What is different is the class. Documentation refers to type, not class. My suggestion is to be explicit about data types/classes and coerce to expected type when desired. It is useful not only for readability but sometimes different class might result in some optimizations being switched off. Closing for now, please re-open if you disagree, ideally including expected answer.

ocschwar commented 5 years ago

This change in behavior from 1.11.6 came as a surprise. I could find nothing in the changelogs to indicate it. It is arguably a change for the better.

jangorecki commented 5 years ago

Sounds like breaking change to API, worth to consider then, thanks for feedback!
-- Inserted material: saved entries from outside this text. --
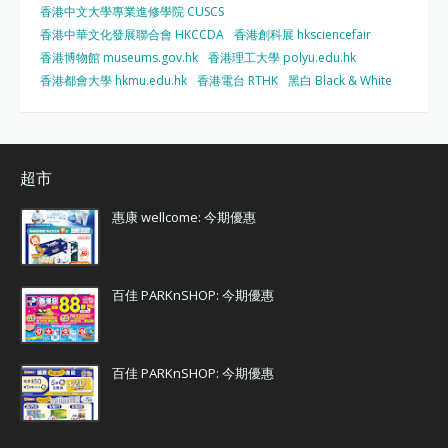
香港中文大學專業進修學院 CUSCS
香港中華文化發展聯合會 HKCCDA
香港創科展 hksciencefair
香港博物館 museums.gov.hk
香港理工大學 polyu.edu.hk
香港都會大學 hkmu.edu.hk
香港電台 RTHK
黑白 Black & White
超市
惠康 wellcome: 今期優惠
百佳 PARKnSHOP: 今期優惠
百佳 PARKnSHOP: 今期優惠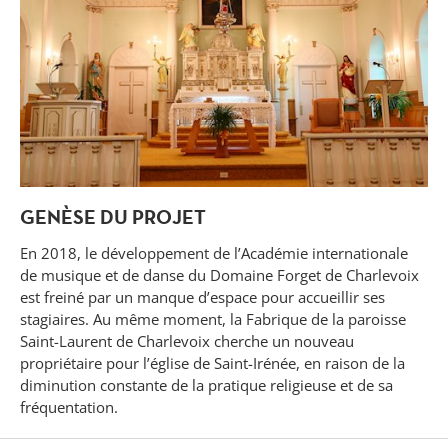
GENÈSE DU PROJET
En 2018, le développement de l’Académie internationale
de musique et de danse du Domaine Forget de Charlevoix
est freiné par un manque d’espace pour accueillir ses
stagiaires. Au même moment, la Fabrique de la paroisse
Saint-Laurent de Charlevoix cherche un nouveau
propriétaire pour l’église de Saint-Irénée, en raison de la
diminution constante de la pratique religieuse et de sa
fréquentation.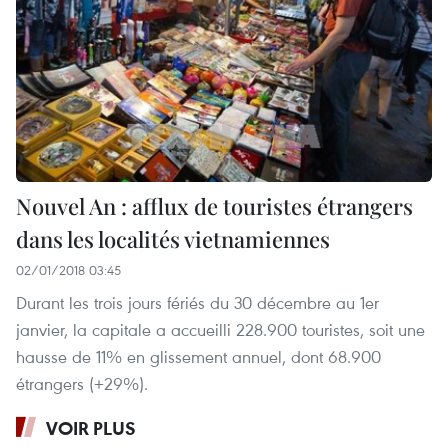
Nouvel An : afflux de touristes étrangers
dans les localités vietnamiennes
02/01/2018 03:45
Durant les trois jours fériés du 30 décembre au 1er
janvier, la capitale a accueilli 228.900 touristes, soit une
hausse de 11% en glissement annuel, dont 68.900
étrangers (+29%).
VOIR PLUS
jangorecki commented 4 years ago

Minimal example

rbindlist(list(
  data.table(x=1L, y=structure(1L, class="a")),
  data.table(x=2L, y=structure(2L, class="b"))
))
#Error in rbindlist(list(data.table(x = 1L, y = structure(1L, class = "a")),  : 
#  Class attribute on column 2 of item 2 does not match with column 2 of item 1.
jangorecki commented 4 years ago

@ocschwar I tried your code on 1.11.4 and it raises error for me as well. Could you provide exact code that used to work fine and is now raising error?
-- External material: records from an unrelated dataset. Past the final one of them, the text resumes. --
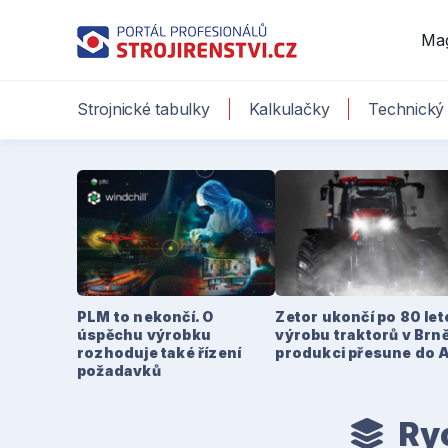
Ma
Strojnické tabulky
Kalkulačky
Technický 
PLM to nekončí. O
Zetor ukončí po 80 le
úspěchu výrobku
výrobu traktorů v Brně
rozhoduje také řízení
produkci přesune do 
požadavků
Ryc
X <- data.table(Time='2013-01-01 05:00:00', speed=5.0, direction = circular::circular(22))
Y <- data.table(Time='2013-01-0117:00:00', speed=4.5, direction = 172)
rbind(X,Y)
#Error in rbindlist(l, use.names, fill, idcol) : 
#  Class attributes at column 3 of input list at position 2 does not match with column 3 of input list at position 1. Coercion of objects of class 'factor' alone is handled internally by rbind/rbindlist at the moment.
jangorecki commented 4 years ago

Closing as not a regression and works as documented. @ocschwar please let us know if you can provide require chunk so we can re-open this issue.